INSTRUCTIONS TO FOLLOW:
Counting case-sensitively, how many lines in the entries contain the string "удобно"? Reply with the number alone.

AVAILABLE RECORDS:
━━━━
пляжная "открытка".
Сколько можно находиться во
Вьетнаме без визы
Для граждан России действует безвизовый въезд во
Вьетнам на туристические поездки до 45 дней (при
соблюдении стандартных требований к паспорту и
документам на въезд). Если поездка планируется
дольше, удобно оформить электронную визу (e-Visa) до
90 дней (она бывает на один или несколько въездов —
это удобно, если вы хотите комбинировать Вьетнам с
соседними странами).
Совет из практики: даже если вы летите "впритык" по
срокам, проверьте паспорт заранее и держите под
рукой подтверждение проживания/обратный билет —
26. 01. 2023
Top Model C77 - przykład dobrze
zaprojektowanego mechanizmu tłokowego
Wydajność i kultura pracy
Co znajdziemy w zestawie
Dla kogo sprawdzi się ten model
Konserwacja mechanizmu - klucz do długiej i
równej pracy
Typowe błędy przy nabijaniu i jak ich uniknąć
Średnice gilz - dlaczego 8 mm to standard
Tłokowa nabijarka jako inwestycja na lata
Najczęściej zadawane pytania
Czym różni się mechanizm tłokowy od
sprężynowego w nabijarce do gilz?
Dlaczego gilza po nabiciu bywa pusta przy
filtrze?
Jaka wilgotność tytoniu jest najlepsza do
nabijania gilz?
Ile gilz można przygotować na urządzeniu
━━━━
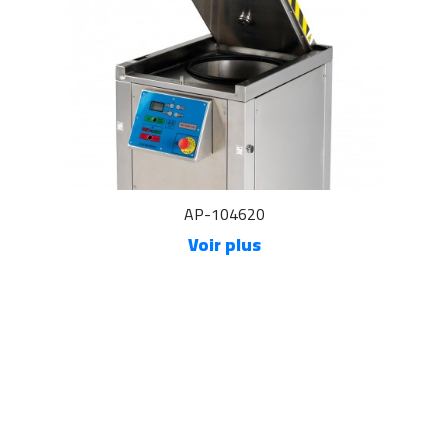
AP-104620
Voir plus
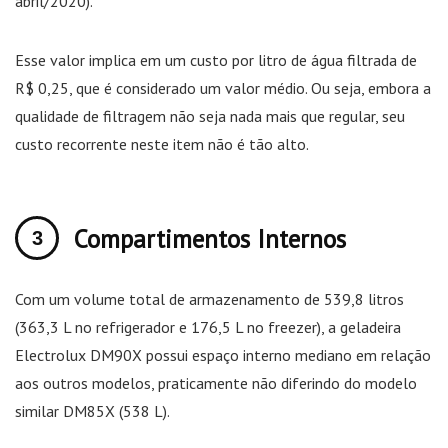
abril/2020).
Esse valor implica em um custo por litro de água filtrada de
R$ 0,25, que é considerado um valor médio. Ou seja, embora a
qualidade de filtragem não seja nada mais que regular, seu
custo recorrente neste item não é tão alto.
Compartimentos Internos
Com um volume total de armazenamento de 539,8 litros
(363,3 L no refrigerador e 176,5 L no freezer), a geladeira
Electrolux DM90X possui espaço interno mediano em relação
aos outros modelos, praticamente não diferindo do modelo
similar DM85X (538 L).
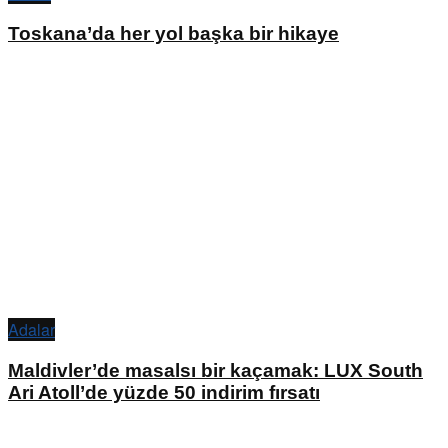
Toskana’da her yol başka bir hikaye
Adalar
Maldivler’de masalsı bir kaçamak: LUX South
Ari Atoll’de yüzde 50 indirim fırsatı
━━━━
RESULT:
2